Vince Eisenson, Matthew Alan Ward, Seamus Miller, and Amal Saade in Fear.

Vince Eisenson, Matthew Alan Ward, Seamus Miller, and Amal Saade in Fear.

I had the good fortune to interview Star Trek's resident alien linguist Marc Okrand this week, for a video that'll posting next week as part of Air & Space / Smithsonian's coverage of Trek's 50th birthday. I met Marc through his involvement in DC theatre. After the shoot, we got some coffee and talked about—well, okay, yes, about his work on various Trek movies mostly, again, some more.
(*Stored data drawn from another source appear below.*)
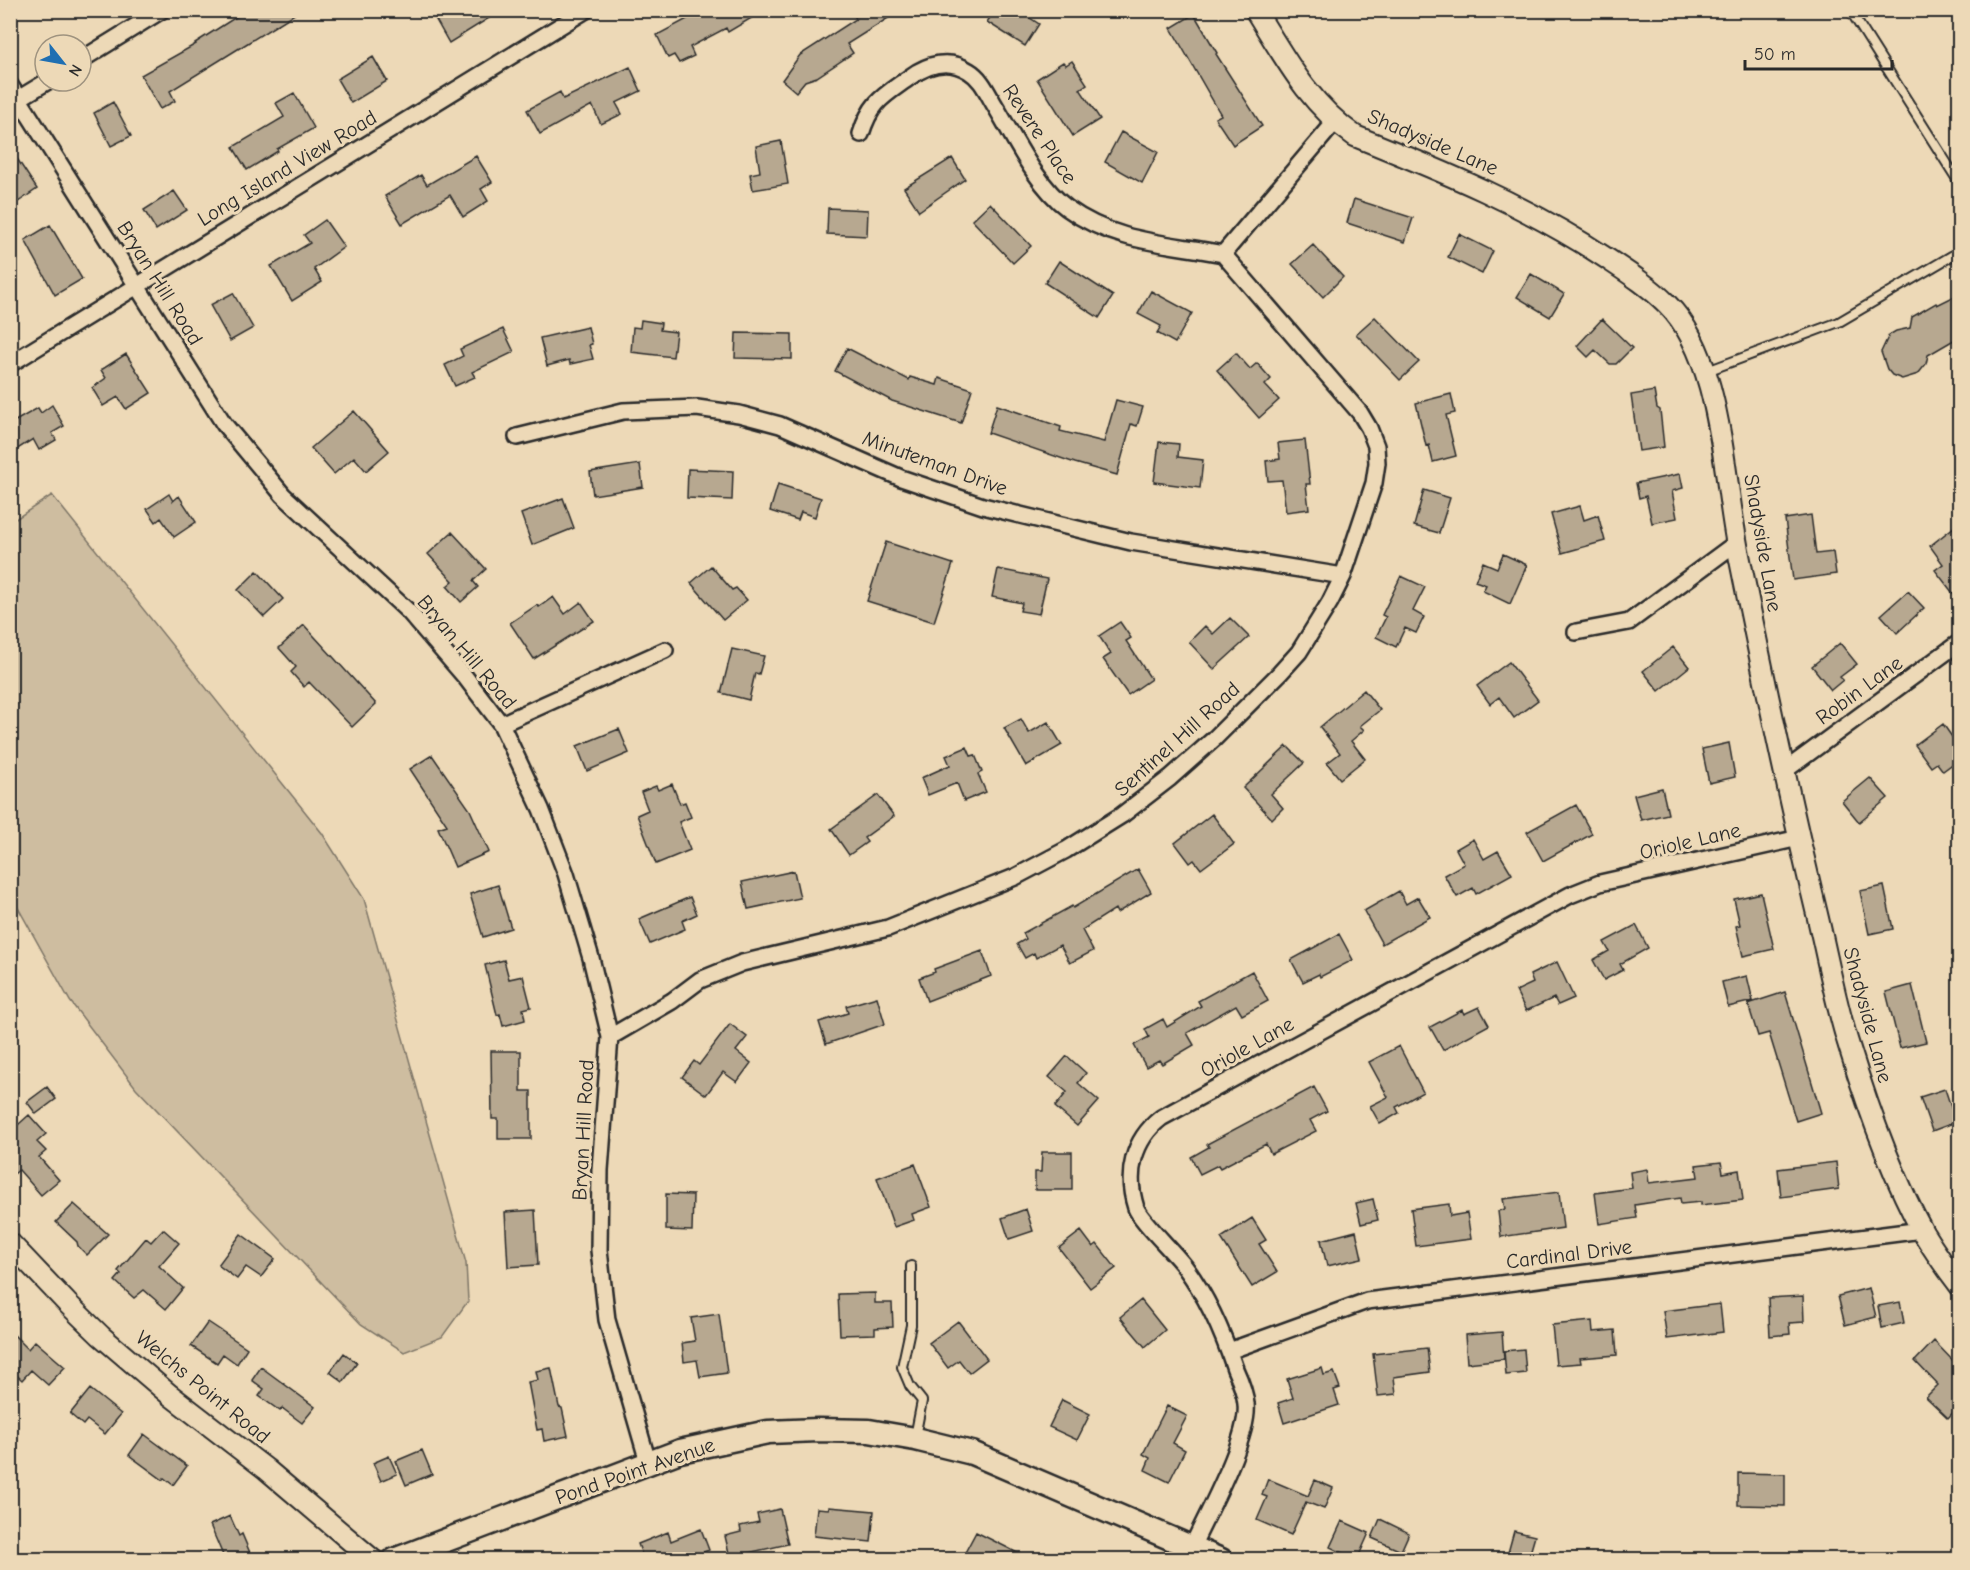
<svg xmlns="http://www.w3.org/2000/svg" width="1970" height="1570" viewBox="0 0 1970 1570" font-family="'Comic Neue',sans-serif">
<rect width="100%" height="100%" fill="#edd9b7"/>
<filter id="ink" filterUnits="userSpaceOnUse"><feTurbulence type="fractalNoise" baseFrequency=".0167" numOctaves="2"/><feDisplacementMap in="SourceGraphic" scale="12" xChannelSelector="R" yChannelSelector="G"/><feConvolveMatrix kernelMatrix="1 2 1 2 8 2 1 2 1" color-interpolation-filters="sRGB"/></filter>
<g filter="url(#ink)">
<path fill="#cebda0" stroke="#7c7466" stroke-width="1.5" d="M52,495L322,833L364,899L466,1263L468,1301L442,1337L404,1352L361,1324L136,1088L70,1001L11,895V522Z"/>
<path fill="#b7a890" stroke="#2b2b2b" stroke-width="1.5" d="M247,10H301L170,91L175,101L160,109L141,75L196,44L195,43Z
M452,10H502L449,43L436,20Z
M704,10H765L728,32L726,28L690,47L694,56L679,63L674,55L668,58L657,35Z
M851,10H901L847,44L853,53L817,77L805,81L796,92L782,80L800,55L856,19Z
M995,10H1018L1039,24L1025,46L987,22Z
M1194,14L1217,53L1216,54L1262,126L1233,145L1215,118L1221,115L1171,28Z
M373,57L387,81L351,103L337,79Z
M1072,61L1087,84L1080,89L1100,119L1073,136L1037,79L1063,62L1066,65Z
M630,67L641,91L616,103L622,114L601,124L592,105L540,134L527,110L560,92L563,99Z
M294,93L314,128L277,149L278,151L247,170L233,147L284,117L276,103Z
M113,102L131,136L111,146L94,113Z
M1121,132L1158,152L1142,183L1105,162Z
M781,141L788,184L753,190L750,174L760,172L756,146Z
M10,148L37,189L18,202L10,191Z
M476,156L492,182L481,189L488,201L463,217L450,195L402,224L385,196L421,175L427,185Z
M952,158L965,179L919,211L904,188Z
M174,191L187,210L156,230L144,210Z
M1354,199L1413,218L1405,242L1347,223Z
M990,203L1031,246L1013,263L972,220Z
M828,208L868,210L867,236L827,234Z
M325,220L344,247L314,269L322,282L292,301L271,266L310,243L304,235Z
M50,225L82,279L55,295L25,240Z
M1459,234L1493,251L1482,274L1448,257Z
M1313,245L1343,277L1323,297L1292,264Z
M1059,261L1113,296L1099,318L1045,283Z
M1531,274L1564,294L1550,317L1517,297Z
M1151,291L1192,313L1175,343L1157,333L1161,326L1138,314Z
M233,293L253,328L230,341L210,305Z
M1959,294V337L1928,355L1926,364L1918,374L1902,379L1892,375L1887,369L1881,352L1889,335L1896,331L1910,328L1912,317L1936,303L1937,305Z
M1375,317L1419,362L1400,380L1356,334Z
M1602,319L1632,348L1616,364H1610L1595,350L1588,357L1577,346Z
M641,320L661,323L660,330L676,332L673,357L631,352L633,327L640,328Z
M588,327L592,344L589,345L593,359L570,364L569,360L547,366L540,338Z
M503,329L514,352L472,372L475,377L455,386L445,365L463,356L460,349Z
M736,333L792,334V359L735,358Z
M847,348L909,380L910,377L937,385L939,378L972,389L961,423L892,401L835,371Z
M1236,353L1250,369L1257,363L1271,379L1265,385L1279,400L1259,418L1217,370Z
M126,354L151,393L126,409L118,397L103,406L92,388L106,378L101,370Z
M1654,391L1657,408L1660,410L1664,447L1639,451L1631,395Z
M1451,394L1455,413L1446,415L1456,456L1433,462L1429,445L1426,446L1416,403Z
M1116,400L1143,407L1137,426L1131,424L1117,475L1075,463L988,433L997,405L1061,427L1060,431L1104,442Z
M52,405L64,426L52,433L56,440L39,450L33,439L16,450L10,441V424L38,408L41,413Z
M354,411L389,451L366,471L354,457L334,474L311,448Z
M1305,440L1310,484H1306L1309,509L1286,512L1282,480L1268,481L1266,461L1280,459L1278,443Z
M1159,442L1179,444L1178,457L1203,460L1200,488L1154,482Z
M640,464L643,487L593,495L590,472Z
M688,469L733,471L732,500L687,498Z
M1680,474L1683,488L1672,491L1677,518L1652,523L1646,496L1639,498L1636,483Z
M778,484L821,498L815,517L801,512L798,520L770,511Z
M1424,490L1450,498L1439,533L1414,526Z
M169,494L173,501L179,496L196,522L174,537L161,518L156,522L147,509Z
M563,498L574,528L532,545L521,514Z
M1580,506L1584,520L1598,515L1605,541L1562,553L1551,514Z
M1811,515L1816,554L1833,552L1836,574L1793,580L1785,519Z
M1959,523V601L1935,570L1943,564L1930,546Z
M452,532L486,569L473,581L478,587L461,602L447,586L453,581L428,554Z
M886,542L953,564L934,622L867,601Z
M1503,554L1527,565L1510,604L1483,591L1486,585L1475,581L1483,562L1497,568Z
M711,566L732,590L736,588L747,600L723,620L691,583Z
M998,569L1047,579L1039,614L1020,611L1022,603L992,597Z
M257,571L283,599L264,617L238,590Z
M1401,576L1425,587L1413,611L1424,617L1416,633L1405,628L1396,647L1376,637L1386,617L1382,615Z
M1908,591L1924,608L1897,633L1881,615Z
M553,597L565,614L581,602L594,621L534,659L510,623L537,605L539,607Z
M1230,618L1249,637L1214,669L1189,642L1205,626L1213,634Z
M1120,622L1131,638L1126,641L1151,679L1128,695L1103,659L1111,654L1099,636Z
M304,625L376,704L352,727L309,682L304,687L291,672L296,667L279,648Z
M1840,643L1857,664L1840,677L1843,680L1831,690L1812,666Z
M1673,647L1689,667L1659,691L1643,671Z
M732,649L764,656L759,674L755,673L749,700L721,693Z
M1509,662L1538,700L1514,718L1499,697L1490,704L1477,686Z
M1364,690L1380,710L1360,726L1364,730L1351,741L1365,759L1340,779L1327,763L1340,753L1320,727Z
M1021,719L1029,733L1048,722L1062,745L1026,766L1004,728Z
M1943,724L1959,747V759L1943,771L1937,763L1931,767L1915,745Z
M619,729L629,753L587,771L577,746Z
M1729,743L1735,777L1709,783L1702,749Z
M1287,746L1304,763L1271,794L1283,808L1272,819L1243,788Z
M967,747L971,756L975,755L982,772L978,774L986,792L964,801L957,783L928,795L921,778L950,765L946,756Z
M432,755L470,810L489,852L455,867L438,828L447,825L410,769Z
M1870,778L1888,798L1859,822L1842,801Z
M672,784L680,804L685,802L691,817L679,822L690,850L656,864L637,815L648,810L641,792L656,786L658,790Z
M1662,788L1668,814L1641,820L1634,795Z
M878,795L894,816L864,838L867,842L849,855L831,829Z
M1576,805L1592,834L1543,861L1527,832Z
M1212,814L1234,844L1201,869L1194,860L1190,863L1175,843Z
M1473,839L1484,859L1498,851L1512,874L1476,894L1473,888L1457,897L1444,875L1464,864L1456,849Z
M1138,869L1151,892L1117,913L1115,909L1082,930L1093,951L1070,963L1060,945L1036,958L1034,953L1025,958L1017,944L1026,939L1023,933L1072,906L1073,908Z
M794,871L800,898L748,909L742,882Z
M498,885L511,928L483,937L470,894Z
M1884,886L1893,929L1869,934L1860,891Z
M1399,891L1406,904L1418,897L1430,917L1382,944L1364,911Z
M1761,893L1774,949L1743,956L1736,926L1740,925L1734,899Z
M690,897L697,914L682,921L685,929L650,944L639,919Z
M1636,925L1648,948L1620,964L1623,970L1604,980L1593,960L1609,951L1604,942Z
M1339,934L1353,960L1320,977L1319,974L1303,982L1291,960Z
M982,951L991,976L927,1001L919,978L935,972L934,969Z
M504,960L509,979L523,976L531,1007L523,1009L525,1020L503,1026L500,1014L497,1015L485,965Z
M1557,962L1574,998L1558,1005L1554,998L1526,1011L1516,991L1533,983L1530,975Z
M1252,971L1268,1001L1242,1015L1236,1005L1187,1033L1194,1045L1162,1064L1159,1060L1146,1067L1134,1045L1149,1037L1145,1029L1163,1019L1167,1027L1201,1006L1198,1001Z
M1747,976L1753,1001L1728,1007L1722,982Z
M1912,985L1926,1042L1900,1048L1886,992Z
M1785,992L1821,1113L1796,1121L1769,1033L1758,1036L1748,1004Z
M877,997L885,1024L826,1044L819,1022L848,1013L846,1006Z
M1479,1007L1489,1025L1443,1050L1430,1027L1462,1010L1464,1014Z
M730,1024L747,1037L736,1051L751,1063L737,1082L723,1072L706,1095L682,1077L694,1061L699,1065Z
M1399,1046L1423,1092L1396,1107L1399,1113L1380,1124L1370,1106L1388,1097L1369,1062Z
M491,1051H521V1091H531V1139H498V1119H492Z
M1067,1056L1086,1073L1078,1083L1099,1101L1077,1126L1055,1107L1067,1092L1049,1077Z
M47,1087L56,1099L36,1114L27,1102Z
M1314,1087L1327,1111L1310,1120L1316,1131L1271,1154L1266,1144L1220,1168L1218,1165L1200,1174L1191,1157L1209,1147L1207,1144Z
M1945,1089L1956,1122L1932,1131L1920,1097Z
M29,1115L46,1134L37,1142L46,1151L39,1157L59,1180L41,1195L19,1170L10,1177V1132Z
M1042,1152H1072V1190H1035V1172H1041Z
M1721,1162L1723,1173L1739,1170L1743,1200L1701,1205V1202L1681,1204L1680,1198L1635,1205L1637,1218L1599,1224L1595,1193L1632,1188L1630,1172L1647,1169L1649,1183L1698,1177L1696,1165Z
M1836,1162L1839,1189L1781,1197L1778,1169Z
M915,1164L931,1207L912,1214L914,1220L894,1227L877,1178Z
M1559,1192L1563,1228L1501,1237L1498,1211L1505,1209L1503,1199Z
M666,1194L693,1195L692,1231L666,1230Z
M1373,1199L1378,1220L1361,1224L1356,1203Z
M74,1204L108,1234L87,1255L78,1246L77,1242L56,1222Z
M1449,1204L1450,1216L1467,1213L1471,1239L1416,1246L1411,1209Z
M1026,1209L1033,1231L1009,1239L1002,1218Z
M535,1210L538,1265L508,1267L505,1212Z
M1252,1218L1266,1240L1259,1244L1277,1272L1252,1287L1221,1238Z
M163,1229L179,1243L159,1266L183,1288L166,1309L144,1290L134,1298L115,1281L121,1274L118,1271L146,1238L151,1242Z
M1081,1231L1093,1247L1097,1244L1116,1268L1090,1288L1059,1248Z
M1356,1231L1362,1258L1327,1266L1321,1240Z
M241,1234L275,1259L261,1277L246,1267L237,1279L218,1265Z
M1869,1288L1876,1317L1845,1325L1838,1296Z
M875,1293V1303H892L893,1327L875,1328V1334L840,1335L838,1294Z
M1803,1296L1804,1322L1789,1323L1790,1334L1770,1336L1768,1298Z
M1141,1300L1165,1330L1145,1347L1120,1317Z
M1900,1302L1904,1323L1882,1328L1878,1306Z
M1720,1304L1723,1332L1667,1339L1663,1311Z
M719,1314L727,1373L700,1377L697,1360L684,1362L682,1343L695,1341L691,1318Z
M958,1321L987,1359L969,1373L959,1360L948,1368L929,1343Z
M1592,1321L1593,1332L1615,1330L1617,1355L1580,1358L1581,1363L1556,1365L1552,1325Z
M208,1322L247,1348L237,1364L223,1354L217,1363L191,1346Z
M10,1331L28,1349L35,1341L65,1367L48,1385L31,1370L22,1380L10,1369Z
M1502,1332L1504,1359L1467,1363L1465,1335Z
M1934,1341L1959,1367V1406L1948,1418L1926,1397L1938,1385L1915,1361Z
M1427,1348L1430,1372L1394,1377L1396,1394L1378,1396L1373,1354Z
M1524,1349L1526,1373L1506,1375L1504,1351Z
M344,1353L357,1363L343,1382L330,1372Z
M261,1367L315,1407L302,1423L282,1408L280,1411L259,1396L264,1389L252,1380Z
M551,1368L559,1407L562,1408L568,1436L544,1441L542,1429L537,1430L528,1382L538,1380L536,1371Z
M1322,1368L1324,1375L1334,1372L1340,1388L1334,1390L1339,1405L1284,1423L1278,1403L1293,1398L1287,1379Z
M90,1389L121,1414L105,1434L87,1420L83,1425L70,1414Z
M1062,1400L1090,1414L1077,1440L1049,1427Z
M1167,1406L1187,1416L1173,1443L1185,1450L1169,1482L1145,1470L1150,1458L1143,1454Z
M144,1434L187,1466L173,1485L164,1478L163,1480L129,1455Z
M422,1450L432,1474L406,1485L396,1461Z
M389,1456L397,1474L381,1481L373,1463Z
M1738,1473L1785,1474V1506L1738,1505Z
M1268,1479L1308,1496L1315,1480L1333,1488L1324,1509L1306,1502L1291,1535L1257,1520L1267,1497L1262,1495Z
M829,1507L874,1511L871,1542L814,1536L817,1508L829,1509Z
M780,1509L788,1544L730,1557L725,1536L741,1532L740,1526L759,1522L757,1514Z
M230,1516L239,1536L242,1534L253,1560H225L210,1525Z
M1380,1519L1409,1533L1401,1551L1372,1538Z
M1342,1521L1369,1533L1357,1560L1330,1547Z
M701,1529L709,1550L686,1559L684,1553L666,1560H644L638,1544L668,1532L671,1541Z
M1514,1531L1535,1536L1528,1560H1506Z
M976,1532L1008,1548L1030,1560H961Z"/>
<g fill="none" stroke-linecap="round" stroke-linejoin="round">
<g stroke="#2b2b2b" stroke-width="12">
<path id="service" d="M1850,10L1960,184
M1707,371L1839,322L1960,251
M911,1266V1325L902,1367L910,1386L922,1401L915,1437"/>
</g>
<g stroke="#2b2b2b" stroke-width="20">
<path id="minor" d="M81,60L162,10
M10,85L224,424L283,495L410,613L466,678L501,724L541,809L566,874L591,958L610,1037L600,1170L599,1250L607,1320L648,1462
M10,104L48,81
M861,134C871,101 884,96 910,77C928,64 949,58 969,71C981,78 987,92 994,104C1014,137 1036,185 1067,208C1115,243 1168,243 1223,254L1335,122
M10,364L586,10
M517,437L623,411L697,408L739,414L780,425L901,478L983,506L1131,542L1343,576
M1576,632L1629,622L1736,543
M501,724L665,650
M1783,772L1960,642
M610,1037L672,1001L700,980L742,963L888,928L1015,877L1066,850L1122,815L1170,778L1215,738L1280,673L1299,652L1330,602L1343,576L1374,483L1377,463L1376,446L1369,428L1360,413L1223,254
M1229,1351L1367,1301L1922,1230
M1192,1547C1207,1514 1250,1437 1246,1404C1245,1392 1240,1380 1235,1369C1223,1333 1208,1298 1185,1267C1175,1253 1141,1221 1136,1208C1125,1174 1133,1140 1161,1118L1570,895L1600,883L1799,838"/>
</g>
<g stroke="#2b2b2b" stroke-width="24">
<path id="tertiary" d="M1255,10C1285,58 1308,103 1355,136C1442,171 1528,206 1606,258C1627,272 1649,286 1667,304C1723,359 1723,481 1739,555C1763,674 1788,793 1816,910C1827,955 1835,1002 1849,1046C1868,1108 1893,1178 1924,1234C1935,1252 1947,1269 1960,1286
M10,1243L67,1303L101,1336L170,1395L266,1469L373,1560"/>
</g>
<g stroke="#2b2b2b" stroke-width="27">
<path id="secondary" d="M394,1560L680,1451L768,1432L818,1430L869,1431L915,1439L972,1453L1221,1560"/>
</g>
<use href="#service" stroke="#edd9b7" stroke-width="8"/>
<use href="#minor" stroke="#edd9b7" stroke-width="15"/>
<use href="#tertiary" stroke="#edd9b7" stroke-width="20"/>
<use href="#secondary" stroke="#edd9b7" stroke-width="22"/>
</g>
</g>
<g text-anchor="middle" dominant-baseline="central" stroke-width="6" stroke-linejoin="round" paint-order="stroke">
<g font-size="21" fill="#2b2b2b" stroke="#edd9b7">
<text transform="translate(1040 134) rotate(56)">Revere Place</text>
<text transform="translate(1433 142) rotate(23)">Shadyside Lane</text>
<text transform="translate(287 168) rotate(-31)">Long Island View Road</text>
<text transform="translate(160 283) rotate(58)">Bryan Hill Road</text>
<text transform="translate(935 463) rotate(20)">Minuteman Drive</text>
<text transform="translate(1763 543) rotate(80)">Shadyside Lane</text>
<text transform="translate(467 652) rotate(50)">Bryan Hill Road</text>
<text transform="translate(1859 690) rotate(-36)">Robin Lane</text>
<text transform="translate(1177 739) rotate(-42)">Sentinel Hill Road</text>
<text transform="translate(1690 841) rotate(-13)">Oriole Lane</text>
<text transform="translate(1868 1015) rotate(75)">Shadyside Lane</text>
<text transform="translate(1247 1047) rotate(-29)">Oriole Lane</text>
<text transform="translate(583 1130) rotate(-87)">Bryan Hill Road</text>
<text transform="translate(1569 1254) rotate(-7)">Cardinal Drive</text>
<text transform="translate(203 1387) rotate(39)">Welchs Point Road</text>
<text transform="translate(635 1471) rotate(-19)">Pond Point Avenue</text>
</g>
</g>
<rect width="1970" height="1570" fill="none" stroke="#edd9b7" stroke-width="36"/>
<rect x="18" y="18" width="1934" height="1534" fill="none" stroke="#2b2b2b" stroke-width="2" filter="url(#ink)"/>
<g transform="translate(63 63) rotate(121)"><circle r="28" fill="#edd9b7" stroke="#9f937f" stroke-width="1.5"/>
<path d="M0-4.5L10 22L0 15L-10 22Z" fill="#1f6fb2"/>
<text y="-9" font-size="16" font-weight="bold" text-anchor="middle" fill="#2b2b2b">N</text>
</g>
<path d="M1745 60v9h147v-9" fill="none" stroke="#2b2b2b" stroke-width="3"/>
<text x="1754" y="60" font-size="18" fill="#2b2b2b" stroke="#edd9b7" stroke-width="4.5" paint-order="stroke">50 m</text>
</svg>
But we also discussed how much we both enjoyed writer/director Kathleen Akerley's ambitious new play FEAR, which I review in this week's Washington City Paper.

For evidence of just how pear-shaped the genre of plays-about-playmaking can go, consider Jackie Sibbles Drury’s unaccountably popular We Are Proud to Present…, a story about a half-dozen actors working to “devise” a play about a historic tragedy of which they know nothing. Though it’s meant to look improvised, it’s fully scripted, and the it's the single worst play I’ve ever seen in my professional or biological life. Akerley's play needs a revision, but it ducks the self-absorption that makes Drury's so, so insufferable.